Montenegro returned at that point to the dining table and sat next to me. I felt his hand on my knee. Two taps.
No
. I stroked my moustache nervously. The Priest had been the third to dash up to the terrace to search the port in case that accursed Black Ship should put in an appearance again. Our last hope had been to see whether it appeared only at that particular time of day and was only visible from the Palace terrace, in which case it might’ve been a product of a combination of optical tricks due to the sun’s position and illusions brought on by salt fumes. Alas, apart from that once, no one else had seen it. I had to reluctantly accept that I must simply have imagined it. What hell-spawned mass delusion could this have been, seen, identically and simultaneously, by all six of us?

Beside me Bateau was trying to explain our situation to the pirate. He’d forbidden us to tell the truth and then had locked himself away in the Palace before sending us out, thus emasculated, to deal with everyone’s questions. All we could do was stammer excuses and platitudes and be disbelieved.

The pirate slowly folded his napkin.

“Gentlemen, let’s not waste more of my valuable time on this subject. The Consortium is paying you very generous wages, it has provided you with luxurious villas and pandered to your vices. It favours you and protects you and all it asks in return is that you use your most singular talents, your capacity to deceive and to defraud!
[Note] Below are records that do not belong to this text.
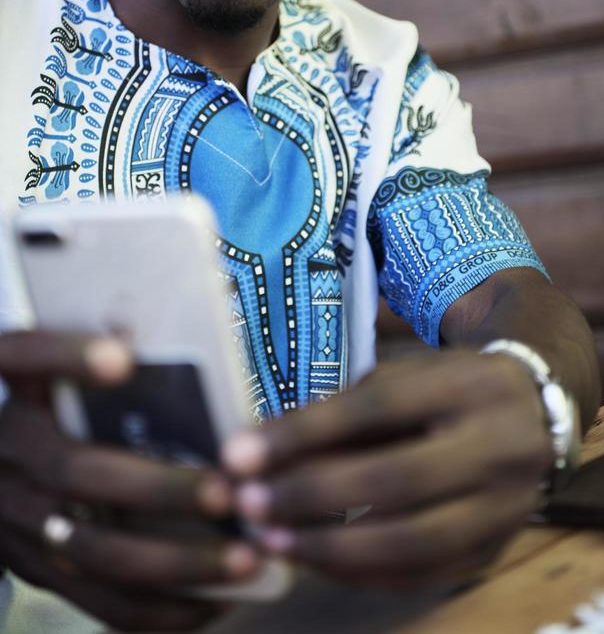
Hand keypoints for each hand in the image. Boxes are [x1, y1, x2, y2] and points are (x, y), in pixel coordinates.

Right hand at [0, 330, 260, 631]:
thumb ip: (74, 347)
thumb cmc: (24, 400)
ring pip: (95, 552)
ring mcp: (21, 523)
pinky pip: (100, 603)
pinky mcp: (39, 569)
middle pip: (79, 474)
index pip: (28, 360)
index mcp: (12, 393)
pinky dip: (161, 611)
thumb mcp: (32, 365)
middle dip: (158, 488)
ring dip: (176, 562)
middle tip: (228, 493)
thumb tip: (133, 332)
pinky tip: (217, 601)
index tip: (123, 359)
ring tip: (246, 558)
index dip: (69, 357)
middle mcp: (10, 459)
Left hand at [224, 352, 551, 588]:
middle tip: (248, 506)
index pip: (378, 410)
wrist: (534, 411)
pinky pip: (422, 576)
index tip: (238, 453)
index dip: (305, 433)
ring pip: (413, 542)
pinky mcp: (495, 550)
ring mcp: (504, 507)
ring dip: (331, 548)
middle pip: (398, 480)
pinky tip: (313, 562)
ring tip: (270, 542)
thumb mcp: (404, 379)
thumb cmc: (450, 387)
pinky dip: (361, 574)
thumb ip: (341, 412)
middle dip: (313, 498)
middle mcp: (497, 447)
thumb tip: (260, 448)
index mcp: (469, 386)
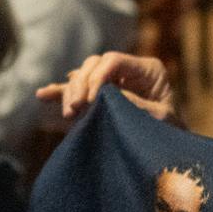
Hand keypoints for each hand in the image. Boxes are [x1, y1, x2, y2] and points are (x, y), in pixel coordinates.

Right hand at [40, 52, 174, 122]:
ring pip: (81, 75)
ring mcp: (111, 82)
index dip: (98, 77)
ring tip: (68, 114)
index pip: (114, 60)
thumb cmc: (170, 133)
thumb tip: (106, 95)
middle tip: (75, 109)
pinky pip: (76, 91)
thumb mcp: (159, 118)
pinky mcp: (98, 96)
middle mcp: (128, 71)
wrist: (169, 151)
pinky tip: (43, 95)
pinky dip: (59, 93)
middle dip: (80, 85)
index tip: (91, 101)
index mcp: (148, 69)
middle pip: (94, 64)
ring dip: (70, 92)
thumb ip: (135, 104)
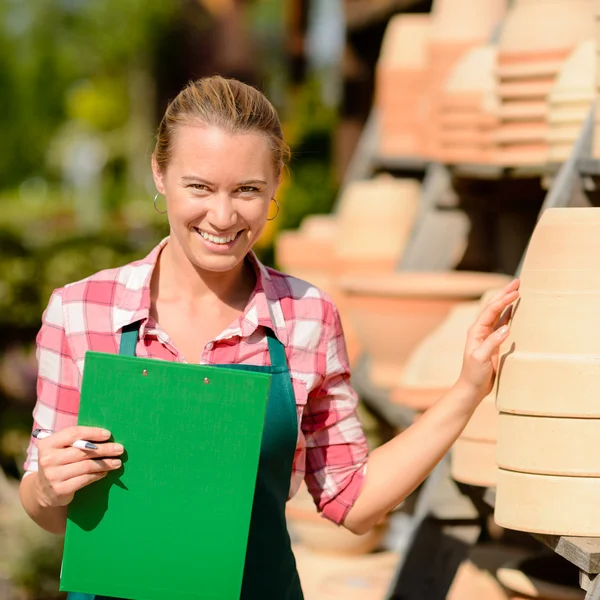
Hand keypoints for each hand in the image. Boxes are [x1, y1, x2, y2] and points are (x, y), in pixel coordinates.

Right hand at [35, 426, 123, 507]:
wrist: (43, 490)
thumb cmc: (59, 462)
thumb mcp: (61, 449)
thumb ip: (77, 441)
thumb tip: (105, 436)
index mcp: (47, 443)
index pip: (73, 433)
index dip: (92, 432)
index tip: (108, 435)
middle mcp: (48, 459)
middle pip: (83, 451)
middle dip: (104, 449)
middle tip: (120, 449)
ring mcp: (53, 475)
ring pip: (86, 466)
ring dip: (105, 463)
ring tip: (117, 462)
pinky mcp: (60, 489)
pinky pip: (85, 479)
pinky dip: (98, 474)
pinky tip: (105, 472)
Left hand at [456, 279, 519, 404]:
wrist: (472, 387)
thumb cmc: (474, 373)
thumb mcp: (481, 358)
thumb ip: (493, 342)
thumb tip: (506, 328)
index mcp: (476, 331)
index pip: (491, 311)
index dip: (503, 300)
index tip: (516, 292)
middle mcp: (481, 330)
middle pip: (494, 307)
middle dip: (505, 294)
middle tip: (518, 282)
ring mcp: (488, 335)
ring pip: (499, 314)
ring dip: (508, 302)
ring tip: (518, 290)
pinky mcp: (494, 342)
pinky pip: (502, 324)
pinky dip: (510, 314)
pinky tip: (515, 309)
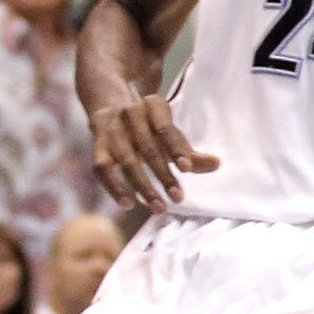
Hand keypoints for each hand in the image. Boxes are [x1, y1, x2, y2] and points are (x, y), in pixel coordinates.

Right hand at [92, 93, 219, 210]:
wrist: (111, 107)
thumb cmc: (149, 127)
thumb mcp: (168, 133)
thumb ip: (189, 152)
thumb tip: (216, 164)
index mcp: (153, 106)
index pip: (166, 129)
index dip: (177, 149)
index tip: (187, 169)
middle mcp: (130, 114)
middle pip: (148, 148)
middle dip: (163, 175)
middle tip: (178, 198)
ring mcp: (111, 130)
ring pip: (126, 161)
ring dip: (143, 187)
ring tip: (158, 207)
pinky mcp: (97, 145)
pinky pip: (102, 169)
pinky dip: (114, 187)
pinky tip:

Transitional periods are the most critical for every administration, and we’re in the midst of one now. Delicate handling is called for because fundamental changes are in the works. You’re not called on to worry yourselves about them, you basically don’t have anything to do but your endlessly repeated routine; in fact you don’t even need to use your brains. How much simpler could I make your duties? So don’t ever bother me again with ridiculous excuses, which insult my intelligence and underline your laziness rather than expose your incompetence. Prove to me that the Consortium wasn’t mistaken when it chose you for such positions of responsibility. Tomorrow, at two, I expect you all here for lunch.”

He waited for Bianca to get up out of her chair before standing up himself, and then the others followed suit.